Approximately one year later (2004), a capuchin monkey and two parrots were rescued.
Reflecting upon this incident, the necessity to contribute to conservation of fauna and flora was evident. From here on in LSV decided to redefine their objectives and focus their efforts and energy to this cause. By limiting the level of tourists to that which will sustain the economical functions of LSV, primary focus can be given to this cause.
LSV Animal Refuge started it´s operations with a small number of animals that were voluntarily handed over to the refuge. Before the end of 2007 LSV established a relationship with the organization Animales SOS, this same institution made the case for rescue of a 4 month old Andean Bear, Jukumari. From here on LSV received a higher quantity of animals that were the result of illegal trafficking.
Following this LSV initiated contact with the Department of Biodiversity (DGB), dependent of the Environmental Ministry.

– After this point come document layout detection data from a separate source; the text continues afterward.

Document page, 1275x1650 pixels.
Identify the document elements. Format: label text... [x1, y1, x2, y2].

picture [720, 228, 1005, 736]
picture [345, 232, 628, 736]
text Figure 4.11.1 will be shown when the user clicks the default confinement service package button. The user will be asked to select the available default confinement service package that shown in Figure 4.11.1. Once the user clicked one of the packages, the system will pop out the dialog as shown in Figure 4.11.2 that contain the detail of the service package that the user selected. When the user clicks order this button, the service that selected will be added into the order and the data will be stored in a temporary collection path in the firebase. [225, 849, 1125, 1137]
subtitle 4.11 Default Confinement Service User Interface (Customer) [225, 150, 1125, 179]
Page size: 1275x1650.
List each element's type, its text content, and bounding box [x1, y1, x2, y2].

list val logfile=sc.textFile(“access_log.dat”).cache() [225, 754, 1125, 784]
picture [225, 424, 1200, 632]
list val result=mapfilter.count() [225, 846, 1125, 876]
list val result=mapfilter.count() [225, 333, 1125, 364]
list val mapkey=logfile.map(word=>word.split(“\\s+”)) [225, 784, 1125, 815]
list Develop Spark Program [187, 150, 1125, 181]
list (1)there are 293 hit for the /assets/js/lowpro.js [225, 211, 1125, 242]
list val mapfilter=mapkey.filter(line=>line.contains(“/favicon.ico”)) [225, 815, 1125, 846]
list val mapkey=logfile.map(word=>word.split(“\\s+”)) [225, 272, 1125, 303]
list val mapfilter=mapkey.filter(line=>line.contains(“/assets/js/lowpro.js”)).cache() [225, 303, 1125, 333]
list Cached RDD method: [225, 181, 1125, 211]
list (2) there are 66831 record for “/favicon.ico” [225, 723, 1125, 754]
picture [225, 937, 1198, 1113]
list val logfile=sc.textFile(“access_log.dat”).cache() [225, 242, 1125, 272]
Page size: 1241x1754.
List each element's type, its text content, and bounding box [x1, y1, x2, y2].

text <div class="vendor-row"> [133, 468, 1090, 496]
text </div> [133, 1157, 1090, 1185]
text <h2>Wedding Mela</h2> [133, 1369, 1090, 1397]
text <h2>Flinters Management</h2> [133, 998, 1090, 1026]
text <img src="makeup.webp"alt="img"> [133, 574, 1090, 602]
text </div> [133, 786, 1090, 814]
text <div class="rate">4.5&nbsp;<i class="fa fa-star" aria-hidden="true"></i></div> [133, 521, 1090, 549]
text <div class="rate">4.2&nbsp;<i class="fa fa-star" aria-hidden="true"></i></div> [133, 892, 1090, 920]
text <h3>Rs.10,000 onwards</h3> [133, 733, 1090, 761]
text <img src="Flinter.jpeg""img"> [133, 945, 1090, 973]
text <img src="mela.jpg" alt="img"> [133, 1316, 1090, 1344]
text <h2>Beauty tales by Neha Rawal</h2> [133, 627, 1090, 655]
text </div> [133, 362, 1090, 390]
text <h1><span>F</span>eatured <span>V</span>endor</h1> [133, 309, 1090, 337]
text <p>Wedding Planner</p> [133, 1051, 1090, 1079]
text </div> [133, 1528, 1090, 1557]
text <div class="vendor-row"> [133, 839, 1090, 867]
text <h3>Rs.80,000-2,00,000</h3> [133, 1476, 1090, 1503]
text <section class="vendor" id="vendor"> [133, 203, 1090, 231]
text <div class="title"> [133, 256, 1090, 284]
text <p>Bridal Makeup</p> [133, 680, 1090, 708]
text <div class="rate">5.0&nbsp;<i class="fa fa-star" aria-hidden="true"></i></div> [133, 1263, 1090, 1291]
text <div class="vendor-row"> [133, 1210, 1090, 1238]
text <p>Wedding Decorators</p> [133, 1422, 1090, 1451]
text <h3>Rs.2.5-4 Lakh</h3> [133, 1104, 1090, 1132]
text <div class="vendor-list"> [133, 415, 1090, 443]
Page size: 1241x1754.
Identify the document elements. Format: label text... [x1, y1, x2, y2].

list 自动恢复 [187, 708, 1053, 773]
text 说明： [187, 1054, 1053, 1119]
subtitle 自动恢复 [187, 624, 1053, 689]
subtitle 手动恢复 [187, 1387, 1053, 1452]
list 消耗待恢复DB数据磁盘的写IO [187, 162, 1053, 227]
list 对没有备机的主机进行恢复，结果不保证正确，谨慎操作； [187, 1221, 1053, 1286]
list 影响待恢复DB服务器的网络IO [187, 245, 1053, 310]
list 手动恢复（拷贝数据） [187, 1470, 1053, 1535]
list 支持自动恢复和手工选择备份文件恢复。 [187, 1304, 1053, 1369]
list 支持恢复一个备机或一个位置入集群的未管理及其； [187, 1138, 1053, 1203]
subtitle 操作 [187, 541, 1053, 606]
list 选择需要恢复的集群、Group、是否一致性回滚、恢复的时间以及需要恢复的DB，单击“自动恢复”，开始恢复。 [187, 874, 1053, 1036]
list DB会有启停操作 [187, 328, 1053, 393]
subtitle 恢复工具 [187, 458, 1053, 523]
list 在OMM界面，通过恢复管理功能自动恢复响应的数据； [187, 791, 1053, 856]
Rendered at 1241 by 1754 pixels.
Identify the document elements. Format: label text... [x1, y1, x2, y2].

Corresponding to become informed of the rules and regulations and to coordinate a relationship which marks the beginning of an operation that has achieved highly effective results.
In 2009 LSV elaborated and presented a management plan to the to DGB. This document was approved that same year. In 2008 LSV acquired the certification to proceed as a non-profit organization, approved by the Environmental Department of Affairs and the La Paz Government. The repercussions of this were two-fold. First, LSV was able to accept new animals more easily within government guidelines. Second, LSV is now obligated to accept any animals intercepted by the government.
Over the past four years, illegal animal trafficking has drastically increased in Bolivia. As a result, the animal population at LSV has more than quadrupled in the past three years to approximately 350 animals (December 2012).
We now receive new animals at least monthly, and often weekly.